To summarize the results, under a low frequency range with a high magnetic scaling factor, microparticles coated with Biotin-PEG3-amine were faster than any of the other coatings examined. Biotin had a negative impact on propulsion and biotin chitosan had marginal effects under the same conditions. As scaling factor was reduced and rotational frequency was increased, biotin chitosan coated microparticles became significantly faster than the other coated microparticles, with Biotin-PEG3-amine imparting a negative performance, and biotin showing improved performance. As frequency was further increased and magnetic scaling factor reduced, the velocity profiles became non-linear due to step-out frequencies, with biotin chitosan being the fastest, followed by biotin, avidin, and Biotin-PEG3-amine. The effect of modulating magnetic scaling factor under a fixed frequency also clearly demonstrated that biotin chitosan coated microparticles had a dynamic velocity response that was only loosely experienced by the biotin-avidin coating. All coated microparticles could perform closed-loop feedback control using a proportional controller and could reach target locations easily. Examining microparticle velocity with each coating revealed two interesting features: (1) the same particle would have consistent velocity invariant of trajectory and (2) some microparticles experienced propulsion velocities outside of expectations; speculated to be the result of concentrated mucin glycoproteins acting as barriers to microparticle propulsion29,30. Finally, the static field sweep experiments demonstrated that microparticles can switch between spontaneous symmetry breaking propulsion modes, regardless of chemical coating, without significant velocity variations between coatings. It is difficult to conclude an exact relationship between chemical coatings and improved propulsion behavior; we speculate from literature that these interactions are the result of molecular weight and electrostatic force differences between different coatings. In addition, we believe that unexplored physiochemical interactions between active microparticles and mucin glycoproteins are heavily contributing to these results and make it difficult for effective comparisons with studies involving passive nanoparticles32,40.

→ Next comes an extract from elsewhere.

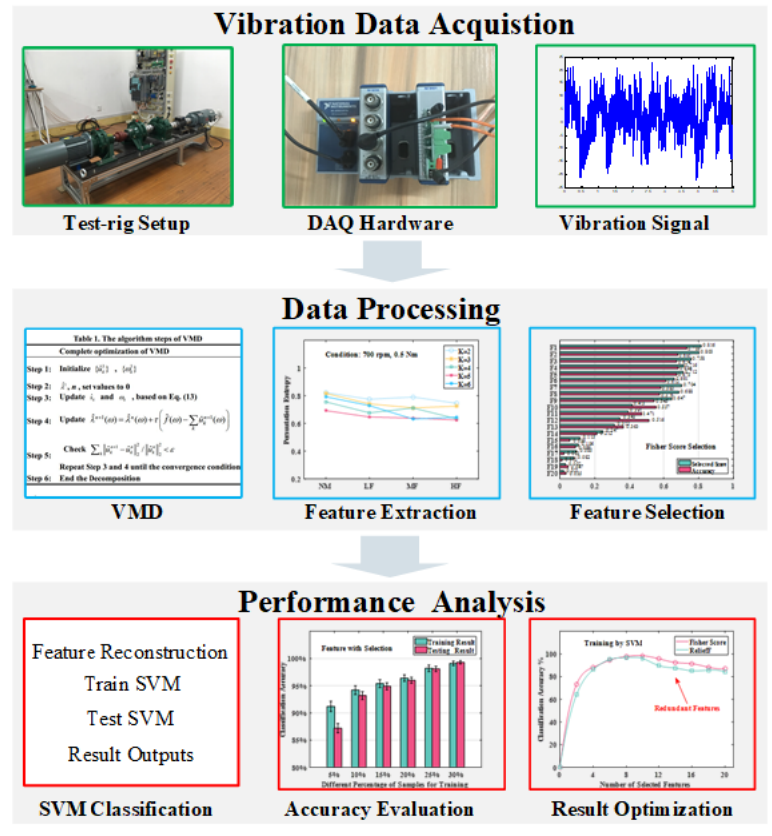
Figure 2. Main framework of the proposed method.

In conclusion, the experiments performed here demonstrated that chemical functionalization could induce propulsion changes from spontaneous symmetry breaking propulsion and that the coated microparticles could propel in bulk mucus fluid. The work here focused on experiments using mucin extracted from porcine stomach, which acted as an allegory to expected behavior within biological mucus samples. Ultimately, mucus samples collected from mice and rats would be interesting to explore in future work, possessing trace cells and chemical compositions that were not factored into our results. However, a lot more work needs to be done to understand the interactions between spontaneous symmetry breaking and mucoadhesive properties from a physics standpoint. Coating these microparticles with an actual pharmaceutical compound and measuring uptake within in vivo environments using ‘swarms’ of microparticles, or examining cellular membrane interactions, are the next steps to validate this platform. Designing specialized surface coatings to generate specific propulsion properties will also provide new approaches to drug delivery strategies. It is hoped that this study will increase interest into micropraticle based propulsion mechanisms and help provide novel innovations to targeted drug delivery applications.